The disciples never understood that Jesus would die. After the cross and resurrection, they remembered that he had said it would happen. And of course they didn’t understand him. How could anyone live so beautifully free if they knew a terrible death awaited them?
And he was free. Free to love. Free to forgive. Free to make God bigger than any thought possible. Free to party at weddings, and free to cry at funerals. Free to fully experience each moment. Free to notice what others didn’t notice. Free to make clean what others said was unclean. I’ll stop. You get the point.

But it’s what he did to others with his freedom. Those who followed him felt like God was in their midst in a way the world had never experienced. They failed to realize what I fail to realize, what we all fail to realize, everything changes. Whether it be a sudden change, or a gradual change, give time long enough and nothing is the same. So they thought it would last forever.

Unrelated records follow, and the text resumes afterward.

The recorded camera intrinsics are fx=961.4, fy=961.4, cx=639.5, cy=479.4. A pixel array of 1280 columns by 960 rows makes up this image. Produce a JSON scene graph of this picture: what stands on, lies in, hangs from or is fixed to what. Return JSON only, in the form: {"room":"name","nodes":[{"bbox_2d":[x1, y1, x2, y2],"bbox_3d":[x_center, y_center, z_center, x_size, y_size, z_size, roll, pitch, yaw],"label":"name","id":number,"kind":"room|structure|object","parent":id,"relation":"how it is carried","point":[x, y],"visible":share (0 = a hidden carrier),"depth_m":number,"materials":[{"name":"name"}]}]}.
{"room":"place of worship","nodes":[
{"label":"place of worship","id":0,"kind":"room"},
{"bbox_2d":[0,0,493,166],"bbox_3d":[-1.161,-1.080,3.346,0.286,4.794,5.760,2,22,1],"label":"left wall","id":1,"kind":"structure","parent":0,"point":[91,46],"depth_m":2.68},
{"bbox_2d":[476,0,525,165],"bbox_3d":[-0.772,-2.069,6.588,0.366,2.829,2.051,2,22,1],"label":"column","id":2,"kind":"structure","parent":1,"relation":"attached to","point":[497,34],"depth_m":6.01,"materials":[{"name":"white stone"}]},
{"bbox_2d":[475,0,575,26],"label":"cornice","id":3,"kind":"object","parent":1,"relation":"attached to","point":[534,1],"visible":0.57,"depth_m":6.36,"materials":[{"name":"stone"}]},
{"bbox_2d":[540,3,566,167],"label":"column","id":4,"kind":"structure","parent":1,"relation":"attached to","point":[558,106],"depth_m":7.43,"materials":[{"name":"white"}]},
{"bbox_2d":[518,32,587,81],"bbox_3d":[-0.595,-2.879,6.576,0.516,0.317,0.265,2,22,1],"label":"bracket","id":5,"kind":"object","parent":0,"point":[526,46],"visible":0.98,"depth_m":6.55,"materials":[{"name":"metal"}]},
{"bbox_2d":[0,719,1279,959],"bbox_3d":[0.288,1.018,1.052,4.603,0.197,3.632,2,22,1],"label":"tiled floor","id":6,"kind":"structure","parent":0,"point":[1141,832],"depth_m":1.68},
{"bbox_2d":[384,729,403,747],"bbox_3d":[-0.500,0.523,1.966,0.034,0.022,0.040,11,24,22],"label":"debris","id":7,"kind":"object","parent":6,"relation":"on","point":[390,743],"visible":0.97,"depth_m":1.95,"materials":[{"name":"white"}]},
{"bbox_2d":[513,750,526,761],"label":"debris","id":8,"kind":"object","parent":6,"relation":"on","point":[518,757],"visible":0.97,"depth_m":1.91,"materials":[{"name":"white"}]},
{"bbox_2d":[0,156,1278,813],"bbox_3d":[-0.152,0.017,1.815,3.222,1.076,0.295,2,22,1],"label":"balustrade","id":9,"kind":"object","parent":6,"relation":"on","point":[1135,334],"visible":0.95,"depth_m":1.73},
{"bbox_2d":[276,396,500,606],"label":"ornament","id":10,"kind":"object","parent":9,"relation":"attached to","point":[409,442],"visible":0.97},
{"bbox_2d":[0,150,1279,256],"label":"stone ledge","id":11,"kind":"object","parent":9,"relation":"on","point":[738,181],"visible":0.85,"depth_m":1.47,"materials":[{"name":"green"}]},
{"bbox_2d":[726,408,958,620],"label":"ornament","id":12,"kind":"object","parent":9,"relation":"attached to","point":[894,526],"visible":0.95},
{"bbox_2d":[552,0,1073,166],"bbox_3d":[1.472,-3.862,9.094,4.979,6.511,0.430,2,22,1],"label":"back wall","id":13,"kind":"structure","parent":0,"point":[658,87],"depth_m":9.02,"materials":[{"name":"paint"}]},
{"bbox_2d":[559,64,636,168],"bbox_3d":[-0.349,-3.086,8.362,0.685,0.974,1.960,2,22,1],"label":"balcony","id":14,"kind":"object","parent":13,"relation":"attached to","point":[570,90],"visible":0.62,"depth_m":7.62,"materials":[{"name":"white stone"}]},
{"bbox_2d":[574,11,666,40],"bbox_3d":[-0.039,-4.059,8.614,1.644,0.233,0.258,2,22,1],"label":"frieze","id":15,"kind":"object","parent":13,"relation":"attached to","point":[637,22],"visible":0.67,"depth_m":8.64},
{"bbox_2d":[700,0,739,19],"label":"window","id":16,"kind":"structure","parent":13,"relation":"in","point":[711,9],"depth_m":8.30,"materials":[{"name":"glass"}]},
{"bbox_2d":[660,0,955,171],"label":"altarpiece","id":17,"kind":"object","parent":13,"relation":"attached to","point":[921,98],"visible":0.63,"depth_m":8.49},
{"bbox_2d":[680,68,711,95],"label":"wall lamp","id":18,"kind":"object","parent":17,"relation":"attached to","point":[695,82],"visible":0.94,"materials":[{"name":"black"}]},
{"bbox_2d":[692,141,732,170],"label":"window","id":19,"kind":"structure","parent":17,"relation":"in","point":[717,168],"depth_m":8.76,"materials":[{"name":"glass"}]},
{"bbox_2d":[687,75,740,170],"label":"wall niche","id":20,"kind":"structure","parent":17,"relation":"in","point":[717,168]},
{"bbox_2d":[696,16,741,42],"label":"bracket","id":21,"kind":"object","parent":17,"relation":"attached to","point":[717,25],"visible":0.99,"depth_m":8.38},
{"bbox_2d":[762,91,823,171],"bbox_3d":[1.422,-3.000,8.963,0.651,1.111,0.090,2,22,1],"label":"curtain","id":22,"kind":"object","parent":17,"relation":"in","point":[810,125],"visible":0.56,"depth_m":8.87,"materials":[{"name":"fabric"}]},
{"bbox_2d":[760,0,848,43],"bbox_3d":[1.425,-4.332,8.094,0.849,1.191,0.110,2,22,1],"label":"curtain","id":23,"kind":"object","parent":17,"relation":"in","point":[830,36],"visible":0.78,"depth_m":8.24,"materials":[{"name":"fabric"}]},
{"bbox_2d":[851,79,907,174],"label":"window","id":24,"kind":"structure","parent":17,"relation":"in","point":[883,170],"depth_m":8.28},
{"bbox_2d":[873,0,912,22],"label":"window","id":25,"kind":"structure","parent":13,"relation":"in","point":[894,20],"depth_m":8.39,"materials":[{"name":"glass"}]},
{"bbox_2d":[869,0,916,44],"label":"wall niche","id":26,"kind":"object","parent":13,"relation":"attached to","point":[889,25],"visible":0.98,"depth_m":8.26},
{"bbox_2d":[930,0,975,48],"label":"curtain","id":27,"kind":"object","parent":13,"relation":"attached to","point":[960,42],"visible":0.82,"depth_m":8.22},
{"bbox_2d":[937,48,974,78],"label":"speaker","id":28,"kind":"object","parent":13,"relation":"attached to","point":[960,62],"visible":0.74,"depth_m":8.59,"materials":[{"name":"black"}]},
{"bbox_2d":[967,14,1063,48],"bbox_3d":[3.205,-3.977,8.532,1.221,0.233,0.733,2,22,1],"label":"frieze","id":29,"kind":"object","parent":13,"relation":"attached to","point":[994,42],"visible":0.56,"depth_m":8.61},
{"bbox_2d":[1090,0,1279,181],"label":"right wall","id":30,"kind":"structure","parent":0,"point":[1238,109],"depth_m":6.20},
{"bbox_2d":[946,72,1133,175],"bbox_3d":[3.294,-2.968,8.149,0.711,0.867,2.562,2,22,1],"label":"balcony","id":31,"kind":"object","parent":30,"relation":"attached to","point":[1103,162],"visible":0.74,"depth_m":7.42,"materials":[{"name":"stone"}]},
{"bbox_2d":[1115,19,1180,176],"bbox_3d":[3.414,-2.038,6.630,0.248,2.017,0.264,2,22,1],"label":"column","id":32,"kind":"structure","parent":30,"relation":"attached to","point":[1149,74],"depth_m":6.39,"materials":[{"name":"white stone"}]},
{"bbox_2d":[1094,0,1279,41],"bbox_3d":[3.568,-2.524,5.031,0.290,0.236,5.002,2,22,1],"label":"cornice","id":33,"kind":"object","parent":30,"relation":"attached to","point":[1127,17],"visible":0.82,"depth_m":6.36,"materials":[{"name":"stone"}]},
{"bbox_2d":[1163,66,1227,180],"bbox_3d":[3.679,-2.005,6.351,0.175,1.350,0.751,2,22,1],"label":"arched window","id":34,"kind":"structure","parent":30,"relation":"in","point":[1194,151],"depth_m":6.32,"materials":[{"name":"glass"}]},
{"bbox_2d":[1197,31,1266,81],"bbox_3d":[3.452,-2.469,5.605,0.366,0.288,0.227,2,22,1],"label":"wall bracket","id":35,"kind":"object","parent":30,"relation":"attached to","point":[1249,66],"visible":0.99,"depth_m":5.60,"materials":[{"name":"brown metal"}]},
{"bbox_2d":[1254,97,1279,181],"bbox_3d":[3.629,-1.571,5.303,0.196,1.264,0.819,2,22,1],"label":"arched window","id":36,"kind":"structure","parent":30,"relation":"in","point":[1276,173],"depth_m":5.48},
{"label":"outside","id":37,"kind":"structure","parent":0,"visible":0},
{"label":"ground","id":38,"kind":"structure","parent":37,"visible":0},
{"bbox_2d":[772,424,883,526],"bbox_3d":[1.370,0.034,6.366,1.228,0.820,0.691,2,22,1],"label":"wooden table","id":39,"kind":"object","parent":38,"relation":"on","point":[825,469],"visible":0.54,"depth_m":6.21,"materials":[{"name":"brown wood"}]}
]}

He talked about God, but it was his utter trust in God that arrested people the most. He believed and no one who ever encountered him doubted that. Some trusted that God would do the impossible in Jesus’ midst; and many say God often did. So maybe that is why they never understood him when he said terrible things would come. Maybe they thought, with him this world will go on forever.

And he believed that death wasn’t the end either. And I don’t know what I think of heaven or hell or anything else really. But he believed death wasn’t the end, and while there are those who are happy to say the resurrection is a metaphor, I’m not one. Something happened. Something changed those bumbling, stumbling disciples. They became ten times the people they were before. And they were never the same.

Tradition says that 10 of the 12 apostles were martyred. The two who weren’t were Judas and John. Judas suffered in his own way. John got to suffer in a different way. He got to witness to their deaths and live. But none of them were afraid anymore. That’s the change they had. They weren’t afraid.

My son told me he was afraid of the future today. I know a lot of his age are. I know that the future may not be good—which is just another way of saying I have no idea. But, I do know that this journey of Lent is something those original disciples experienced first hand. It left them unafraid. Jesus was unafraid. The worst things came. I want for him not to be afraid, so he can meet the world and give his best no matter what. I want to not be afraid too.

To live without fear is to be free. Free to love. Free to forgive. Free to make God bigger than any thought possible. Free to party at weddings, and free to cry at funerals. Free to fully experience each moment. Free to notice what others don’t notice. Free to make clean what others say is unclean. I’ll stop. You get the point. Don’t be afraid. Be free.